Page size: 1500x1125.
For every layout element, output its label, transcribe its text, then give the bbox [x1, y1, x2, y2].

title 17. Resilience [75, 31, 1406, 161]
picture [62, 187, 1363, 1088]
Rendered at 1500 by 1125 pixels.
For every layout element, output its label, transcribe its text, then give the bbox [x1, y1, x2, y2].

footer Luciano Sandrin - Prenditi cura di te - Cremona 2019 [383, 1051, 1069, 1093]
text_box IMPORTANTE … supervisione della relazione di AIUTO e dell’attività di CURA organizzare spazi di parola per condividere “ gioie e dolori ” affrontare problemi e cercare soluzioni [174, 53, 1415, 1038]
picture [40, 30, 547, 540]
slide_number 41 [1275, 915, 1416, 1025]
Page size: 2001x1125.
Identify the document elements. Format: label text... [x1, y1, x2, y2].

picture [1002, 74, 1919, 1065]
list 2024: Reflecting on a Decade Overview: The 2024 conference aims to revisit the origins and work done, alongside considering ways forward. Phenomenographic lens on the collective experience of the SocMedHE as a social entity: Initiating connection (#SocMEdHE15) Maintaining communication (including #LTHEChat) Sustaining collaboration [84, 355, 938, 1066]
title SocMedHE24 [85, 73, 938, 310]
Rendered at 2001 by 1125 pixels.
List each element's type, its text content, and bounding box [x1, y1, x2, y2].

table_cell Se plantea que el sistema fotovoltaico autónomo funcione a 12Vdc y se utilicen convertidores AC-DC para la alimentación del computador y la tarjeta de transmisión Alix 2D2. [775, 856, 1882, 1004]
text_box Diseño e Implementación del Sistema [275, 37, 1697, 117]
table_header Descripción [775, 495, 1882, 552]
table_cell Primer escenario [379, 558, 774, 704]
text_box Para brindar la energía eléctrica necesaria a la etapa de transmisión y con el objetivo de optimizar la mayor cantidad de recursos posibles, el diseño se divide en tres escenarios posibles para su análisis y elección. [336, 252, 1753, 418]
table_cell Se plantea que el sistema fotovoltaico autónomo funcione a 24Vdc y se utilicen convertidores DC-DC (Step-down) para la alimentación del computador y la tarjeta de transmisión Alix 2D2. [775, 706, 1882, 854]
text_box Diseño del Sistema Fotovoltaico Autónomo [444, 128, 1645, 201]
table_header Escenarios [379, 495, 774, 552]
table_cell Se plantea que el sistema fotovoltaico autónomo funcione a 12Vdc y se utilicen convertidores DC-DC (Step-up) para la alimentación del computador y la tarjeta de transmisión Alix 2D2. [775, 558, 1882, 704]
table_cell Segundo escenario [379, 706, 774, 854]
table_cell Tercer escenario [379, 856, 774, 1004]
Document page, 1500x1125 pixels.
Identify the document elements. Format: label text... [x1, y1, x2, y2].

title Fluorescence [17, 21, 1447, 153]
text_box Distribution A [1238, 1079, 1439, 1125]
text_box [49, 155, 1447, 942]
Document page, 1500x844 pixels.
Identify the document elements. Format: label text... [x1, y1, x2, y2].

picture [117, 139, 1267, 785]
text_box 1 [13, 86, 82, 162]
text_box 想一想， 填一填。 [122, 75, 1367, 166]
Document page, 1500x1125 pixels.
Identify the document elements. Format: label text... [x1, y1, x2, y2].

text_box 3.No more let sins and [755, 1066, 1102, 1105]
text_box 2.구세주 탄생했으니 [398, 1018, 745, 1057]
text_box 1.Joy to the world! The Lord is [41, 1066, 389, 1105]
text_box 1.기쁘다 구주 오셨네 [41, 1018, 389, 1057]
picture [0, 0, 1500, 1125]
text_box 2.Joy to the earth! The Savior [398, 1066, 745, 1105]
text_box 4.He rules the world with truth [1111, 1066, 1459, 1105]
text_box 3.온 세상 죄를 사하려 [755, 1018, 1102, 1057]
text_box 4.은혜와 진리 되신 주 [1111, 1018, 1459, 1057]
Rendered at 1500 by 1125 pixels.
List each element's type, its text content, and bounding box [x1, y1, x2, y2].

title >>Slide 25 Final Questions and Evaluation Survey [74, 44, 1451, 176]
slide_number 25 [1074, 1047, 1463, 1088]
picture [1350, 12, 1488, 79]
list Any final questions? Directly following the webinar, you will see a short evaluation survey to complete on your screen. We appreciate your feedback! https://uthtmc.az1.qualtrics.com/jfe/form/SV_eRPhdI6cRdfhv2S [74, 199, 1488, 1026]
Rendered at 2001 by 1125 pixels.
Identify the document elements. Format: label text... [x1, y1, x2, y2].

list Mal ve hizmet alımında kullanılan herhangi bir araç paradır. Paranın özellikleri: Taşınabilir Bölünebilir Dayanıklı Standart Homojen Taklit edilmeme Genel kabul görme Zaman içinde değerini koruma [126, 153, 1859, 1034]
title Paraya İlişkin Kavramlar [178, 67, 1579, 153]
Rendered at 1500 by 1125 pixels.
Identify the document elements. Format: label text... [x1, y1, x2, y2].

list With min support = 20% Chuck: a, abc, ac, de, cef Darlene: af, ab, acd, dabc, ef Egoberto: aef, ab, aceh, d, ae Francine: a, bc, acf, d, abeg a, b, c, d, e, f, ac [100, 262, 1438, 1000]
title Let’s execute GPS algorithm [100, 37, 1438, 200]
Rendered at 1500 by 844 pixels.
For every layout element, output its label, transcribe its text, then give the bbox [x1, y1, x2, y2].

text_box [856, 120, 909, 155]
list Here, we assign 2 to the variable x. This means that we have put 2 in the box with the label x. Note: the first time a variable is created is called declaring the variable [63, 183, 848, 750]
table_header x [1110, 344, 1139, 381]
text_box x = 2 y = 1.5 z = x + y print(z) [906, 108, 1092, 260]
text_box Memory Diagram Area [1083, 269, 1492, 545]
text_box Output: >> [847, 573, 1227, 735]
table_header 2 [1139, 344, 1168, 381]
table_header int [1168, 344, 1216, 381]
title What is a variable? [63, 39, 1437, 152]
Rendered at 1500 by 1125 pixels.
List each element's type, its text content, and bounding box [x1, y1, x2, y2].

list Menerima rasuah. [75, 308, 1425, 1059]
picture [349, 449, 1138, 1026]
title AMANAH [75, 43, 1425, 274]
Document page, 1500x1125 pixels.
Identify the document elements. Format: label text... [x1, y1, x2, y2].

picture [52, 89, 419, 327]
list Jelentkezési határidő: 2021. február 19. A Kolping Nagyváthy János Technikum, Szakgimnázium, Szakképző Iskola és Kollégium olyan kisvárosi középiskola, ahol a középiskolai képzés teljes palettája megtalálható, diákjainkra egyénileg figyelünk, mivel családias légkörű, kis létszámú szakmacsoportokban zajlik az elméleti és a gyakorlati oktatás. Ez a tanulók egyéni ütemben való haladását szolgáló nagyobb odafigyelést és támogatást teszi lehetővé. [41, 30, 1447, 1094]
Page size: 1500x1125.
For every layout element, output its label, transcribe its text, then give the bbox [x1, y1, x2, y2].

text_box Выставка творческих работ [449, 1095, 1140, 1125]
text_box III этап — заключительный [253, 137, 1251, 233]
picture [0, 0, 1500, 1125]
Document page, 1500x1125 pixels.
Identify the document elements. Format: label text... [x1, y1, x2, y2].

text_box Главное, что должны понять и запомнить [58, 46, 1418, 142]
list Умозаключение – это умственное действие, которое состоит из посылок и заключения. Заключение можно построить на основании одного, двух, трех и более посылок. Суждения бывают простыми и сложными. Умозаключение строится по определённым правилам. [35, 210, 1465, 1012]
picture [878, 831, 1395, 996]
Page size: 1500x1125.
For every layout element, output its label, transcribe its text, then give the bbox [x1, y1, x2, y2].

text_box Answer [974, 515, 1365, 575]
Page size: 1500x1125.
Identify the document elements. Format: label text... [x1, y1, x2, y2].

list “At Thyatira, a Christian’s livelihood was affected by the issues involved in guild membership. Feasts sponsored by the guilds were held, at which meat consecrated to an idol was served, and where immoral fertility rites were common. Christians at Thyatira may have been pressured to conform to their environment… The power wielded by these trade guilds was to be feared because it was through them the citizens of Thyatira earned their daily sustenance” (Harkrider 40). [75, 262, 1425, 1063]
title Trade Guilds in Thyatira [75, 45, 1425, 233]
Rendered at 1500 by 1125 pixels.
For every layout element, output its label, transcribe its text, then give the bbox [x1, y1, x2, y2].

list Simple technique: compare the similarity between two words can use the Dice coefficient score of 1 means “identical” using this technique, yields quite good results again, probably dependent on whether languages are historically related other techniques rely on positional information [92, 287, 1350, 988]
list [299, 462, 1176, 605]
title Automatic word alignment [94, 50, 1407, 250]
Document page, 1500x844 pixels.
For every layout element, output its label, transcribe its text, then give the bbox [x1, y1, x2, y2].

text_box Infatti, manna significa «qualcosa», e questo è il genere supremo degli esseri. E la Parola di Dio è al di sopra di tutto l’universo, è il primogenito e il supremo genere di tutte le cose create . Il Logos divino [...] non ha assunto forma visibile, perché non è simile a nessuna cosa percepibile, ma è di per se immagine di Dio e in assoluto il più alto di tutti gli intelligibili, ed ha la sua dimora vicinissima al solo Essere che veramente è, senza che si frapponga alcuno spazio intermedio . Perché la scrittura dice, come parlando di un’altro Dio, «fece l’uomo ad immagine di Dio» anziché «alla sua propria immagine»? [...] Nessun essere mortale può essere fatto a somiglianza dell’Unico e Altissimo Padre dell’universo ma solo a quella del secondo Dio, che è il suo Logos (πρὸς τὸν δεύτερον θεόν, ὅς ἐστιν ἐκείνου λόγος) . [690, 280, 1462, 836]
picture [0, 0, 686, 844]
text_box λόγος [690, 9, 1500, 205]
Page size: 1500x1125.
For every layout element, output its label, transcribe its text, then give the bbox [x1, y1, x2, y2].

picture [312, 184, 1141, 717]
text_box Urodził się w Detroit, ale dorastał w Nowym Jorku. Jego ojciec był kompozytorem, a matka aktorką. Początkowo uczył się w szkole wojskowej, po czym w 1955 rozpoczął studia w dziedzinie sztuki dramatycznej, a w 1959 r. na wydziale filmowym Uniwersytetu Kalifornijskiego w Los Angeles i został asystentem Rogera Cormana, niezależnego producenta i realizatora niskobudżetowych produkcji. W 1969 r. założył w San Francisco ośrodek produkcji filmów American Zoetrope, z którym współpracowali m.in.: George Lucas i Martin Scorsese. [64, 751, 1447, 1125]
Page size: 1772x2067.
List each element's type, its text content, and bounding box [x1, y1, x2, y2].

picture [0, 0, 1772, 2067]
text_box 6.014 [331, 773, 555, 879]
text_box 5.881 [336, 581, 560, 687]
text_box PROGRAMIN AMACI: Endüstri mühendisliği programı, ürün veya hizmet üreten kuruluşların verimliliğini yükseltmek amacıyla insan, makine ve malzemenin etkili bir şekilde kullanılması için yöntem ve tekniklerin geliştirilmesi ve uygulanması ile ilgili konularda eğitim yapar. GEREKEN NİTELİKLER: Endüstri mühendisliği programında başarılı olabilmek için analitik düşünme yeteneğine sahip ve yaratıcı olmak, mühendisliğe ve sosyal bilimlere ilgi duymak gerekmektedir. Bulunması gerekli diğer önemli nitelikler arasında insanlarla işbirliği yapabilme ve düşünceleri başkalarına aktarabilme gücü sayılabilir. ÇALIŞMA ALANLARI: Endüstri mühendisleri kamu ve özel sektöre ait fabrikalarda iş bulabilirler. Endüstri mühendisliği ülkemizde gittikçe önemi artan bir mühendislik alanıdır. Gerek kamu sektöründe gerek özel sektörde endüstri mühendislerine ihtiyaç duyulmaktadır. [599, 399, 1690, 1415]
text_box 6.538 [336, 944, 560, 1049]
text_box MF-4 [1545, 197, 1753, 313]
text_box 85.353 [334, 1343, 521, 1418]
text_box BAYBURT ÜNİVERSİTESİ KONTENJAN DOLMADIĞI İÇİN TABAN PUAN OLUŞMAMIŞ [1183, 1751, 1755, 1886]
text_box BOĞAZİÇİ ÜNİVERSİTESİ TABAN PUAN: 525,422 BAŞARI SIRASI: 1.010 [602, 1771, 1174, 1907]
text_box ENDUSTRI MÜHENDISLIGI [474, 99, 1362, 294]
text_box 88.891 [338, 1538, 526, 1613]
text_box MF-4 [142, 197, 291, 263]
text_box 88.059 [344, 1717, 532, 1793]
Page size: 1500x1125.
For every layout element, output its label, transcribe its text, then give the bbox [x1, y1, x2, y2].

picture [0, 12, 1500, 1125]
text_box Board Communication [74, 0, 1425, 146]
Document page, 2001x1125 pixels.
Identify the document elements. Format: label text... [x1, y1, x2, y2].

= = =

** TASK INSTRUCTIONS **
Set down, exactly as they appear, the lines above from the first one to the line that holds "Page size: 2001x1125.", both included, please, and no others.

** COMPLETED EXERCISE **
Page size: 1500x1125.
For every layout element, output its label, transcribe its text, then give the bbox [x1, y1, x2, y2].

title 17. Resilience [75, 31, 1406, 161]
picture [62, 187, 1363, 1088]
Rendered at 1500 by 1125 pixels.
For every layout element, output its label, transcribe its text, then give the bbox [x1, y1, x2, y2].

footer Luciano Sandrin - Prenditi cura di te - Cremona 2019 [383, 1051, 1069, 1093]
text_box IMPORTANTE … supervisione della relazione di AIUTO e dell’attività di CURA organizzare spazi di parola per condividere “ gioie e dolori ” affrontare problemi e cercare soluzioni [174, 53, 1415, 1038]
picture [40, 30, 547, 540]
slide_number 41 [1275, 915, 1416, 1025]
Page size: 2001x1125.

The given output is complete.